La difficulté
C’est difficile de savoir quoi dire parce que les choses sont si consternantes qu’on en vient à douter que quelque chose puisse être dit – mécaniquement on se trouve à devoir se positionner, à choisir entre l’indignation permanente et l’analyse narquoise de ceux à qui on ne la fait pas, tels des journalistes politiques. Ou bien on a tellement peur d’être pris en défaut ou simplement d’entendre l’autre dire une connerie impardonnable qu’on préfère se taire et parler d’autre chose, et c’est parfaitement délirant comme choix parce qu’on se retrouve en permanence avec l’horreur béante qui avale toutes les conversations anodines parce qu’on sait bien que ce dont on parle et ce qui nous préoccupe sont deux choses qui ont cessé de coïncider il y a des mois ou des années déjà. Alors à la place on prend l’apéro et on rit comme des hyènes en se lisant les headlines du jour, parce que franchement quelle différence en termes de résultats ?
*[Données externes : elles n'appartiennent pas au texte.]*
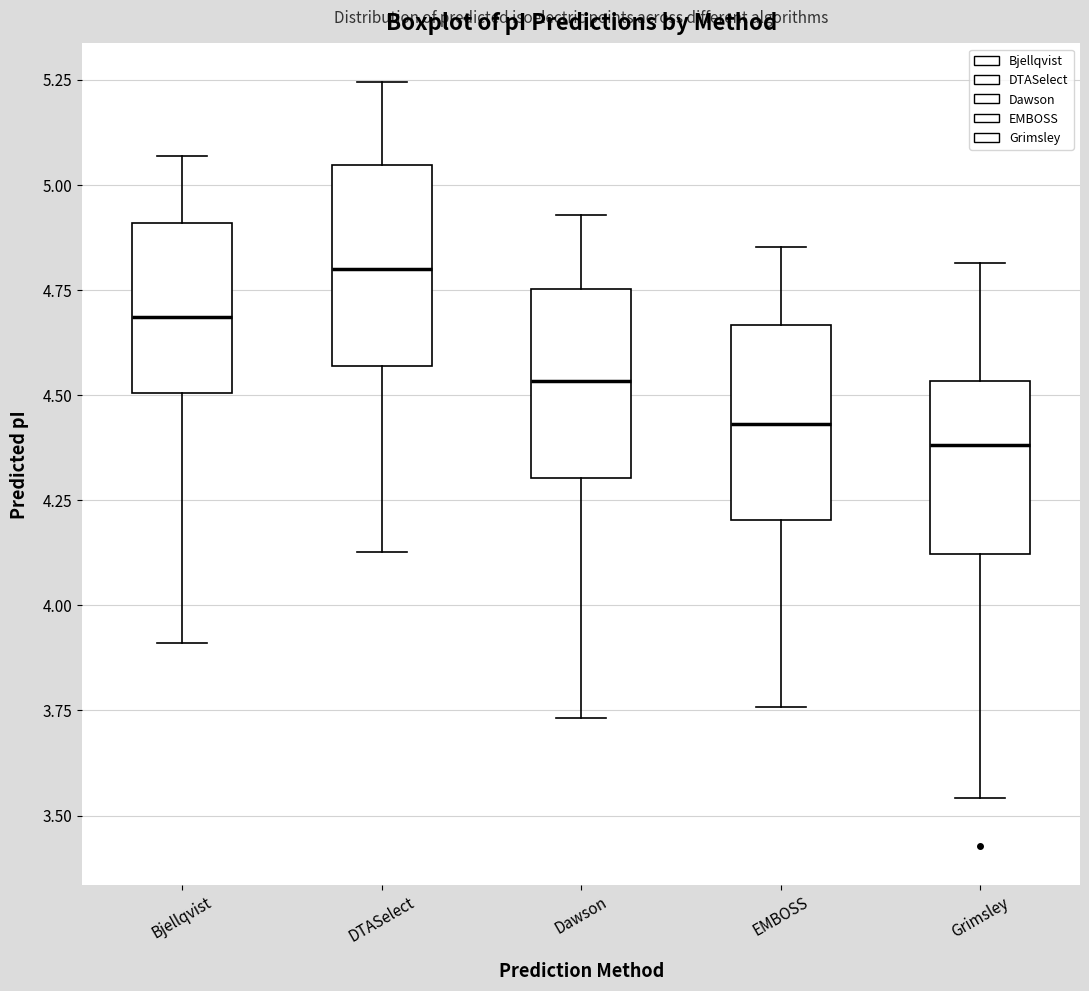

Which box has the lowest median line?

Grimsley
Pendant ce temps la police – épuisée, souvenez-vous, surmenée par tous ces matraquages, la police qui avait besoin de vacances pour éviter la multiplication des bavures – la police, disais-je, patrouille sur les plages pour contrôler la tenue vestimentaire des vacanciers – et puis vous savez bien tout le reste, mais en lieu et place d’une analyse, j’ai l’impression d’entendre chaque jour parler de la Résistance, des Droits de l’homme, de l’Universalité, etc., au point que je me demande ce qu’on fera quand tous les Résistants seront claqués, tels des poilus, vers qui on se tournera, qui nous servira alors de caution ou de boussole. L’autre jour un ami a tenté de m’expliquer que si, le Front national ce serait nettement plus grave que ce qu’on a maintenant. On verra bien.
D’ici là j’aimerais trouver des mots pour dire ce qui se passe, ce que ça fait, ce qui vient. Mais pour l’instant c’est difficile.